> **What you have to do**:
Copy the text lines word for word, from the start of the entries through the line holding "4. You are familiar with Crystal Grids", inclusive. Omit the pictures.

** Opening Given records block **

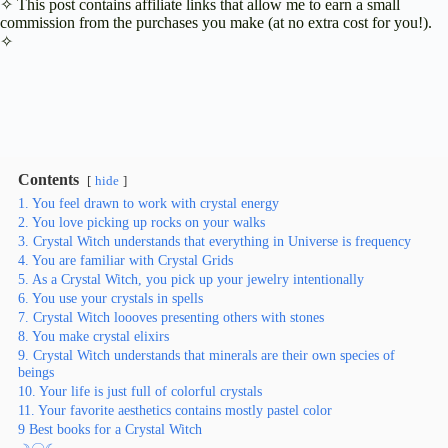
✧ This post contains affiliate links that allow me to earn a small
commission from the purchases you make (at no extra cost for you!).
✧
Contents
hide
1. You feel drawn to work with crystal energy
2. You love picking up rocks on your walks
3. Crystal Witch understands that everything in Universe is frequency
4. You are familiar with Crystal Grids
5. As a Crystal Witch, you pick up your jewelry intentionally
6. You use your crystals in spells
7. Crystal Witch loooves presenting others with stones
8. You make crystal elixirs
9. Crystal Witch understands that minerals are their own species of
beings
10. Your life is just full of colorful crystals
11. Your favorite aesthetics contains mostly pastel color
9 Best books for a Crystal Witch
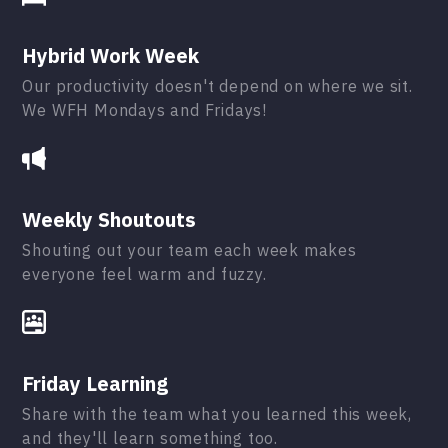
Hybrid Work Week
Our productivity doesn't depend on where we sit.
We WFH Mondays and Fridays!
Weekly Shoutouts
Shouting out your team each week makes
everyone feel warm and fuzzy.
Friday Learning
Share with the team what you learned this week,
and they'll learn something too.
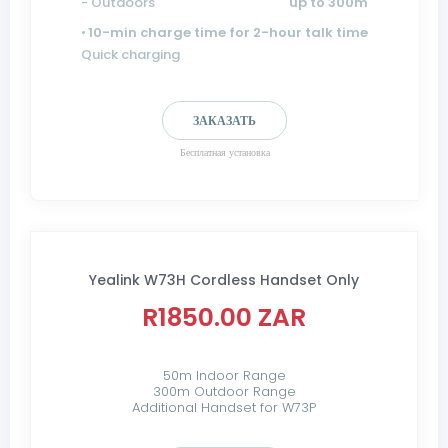
- Outdoors
up to 300m
•
10-min charge time for 2-hour talk time
Quick charging
ЗАКАЗАТЬ
Бесплатная установка
Yealink W73H Cordless Handset Only
R1850.00 ZAR
50m Indoor Range
300m Outdoor Range
Additional Handset for W73P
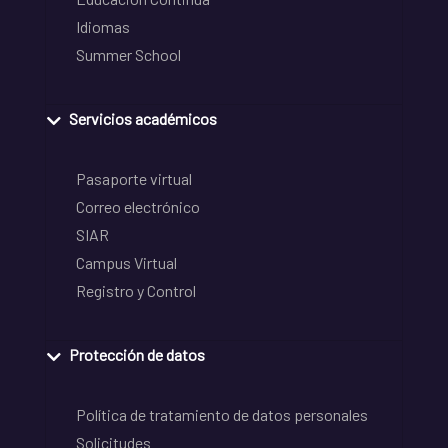
Idiomas
Summer School
Servicios académicos
Pasaporte virtual
Correo electrónico
SIAR
Campus Virtual
Registro y Control
Protección de datos
Política de tratamiento de datos personales
Solicitudes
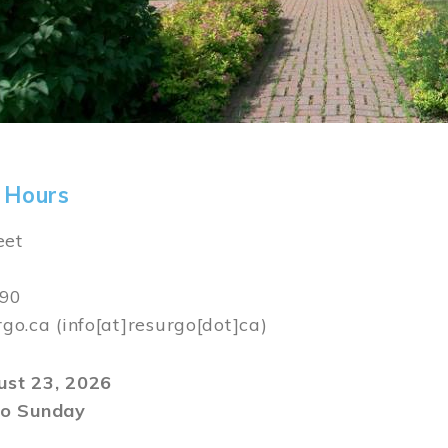
 Hours
eet
590
rgo.ca
(info[at]resurgo[dot]ca)
gust 23, 2026
o Sunday
m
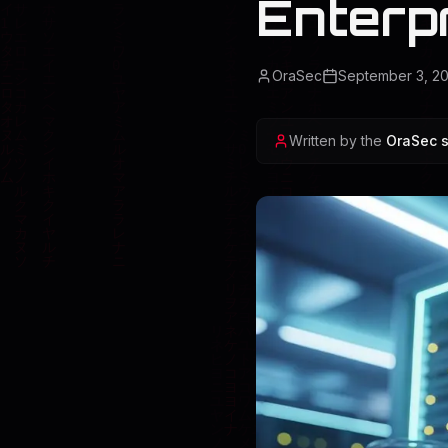
Enterp
OraSec
September 3, 2
Written by the
OraSec s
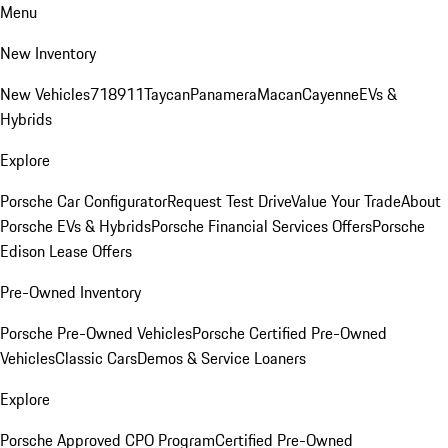
Menu
New Inventory
New Vehicles
718
911
Taycan
Panamera
Macan
Cayenne
EVs &
Hybrids
Explore
Porsche Car Configurator
Request Test Drive
Value Your Trade
About
Porsche EVs & Hybrids
Porsche Financial Services Offers
Porsche
Edison Lease Offers
Pre-Owned Inventory
Porsche Pre-Owned Vehicles
Porsche Certified Pre-Owned
Vehicles
Classic Cars
Demos & Service Loaners
Explore
Porsche Approved CPO Program
Certified Pre-Owned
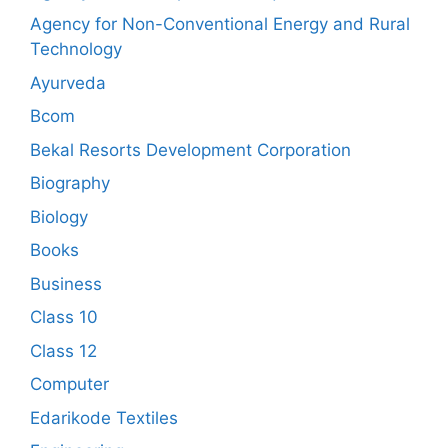
Agency for Non-Conventional Energy and Rural
Technology
Ayurveda
Bcom
Bekal Resorts Development Corporation
Biography
Biology
Books
Business
Class 10
Class 12
Computer
Edarikode Textiles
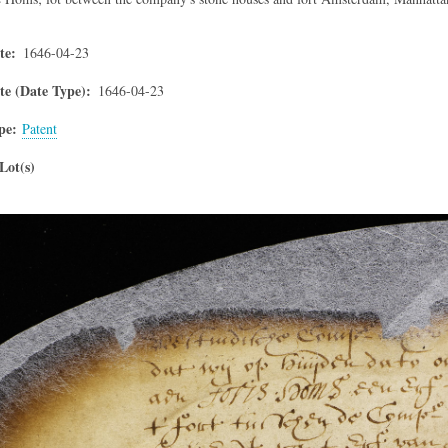
te
1646-04-23
e (Date Type)
1646-04-23
pe
Patent
Lot(s)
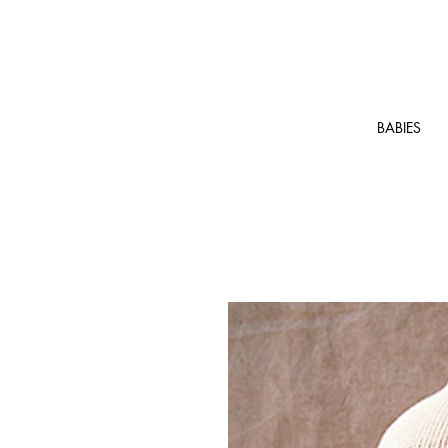
BABIES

** Closing Given records block **

> **Your response**:
✧ This post contains affiliate links that allow me to earn a small
commission from the purchases you make (at no extra cost for you!).
✧
Contents
hide
1. You feel drawn to work with crystal energy
2. You love picking up rocks on your walks
3. Crystal Witch understands that everything in Universe is frequency
4. You are familiar with Crystal Grids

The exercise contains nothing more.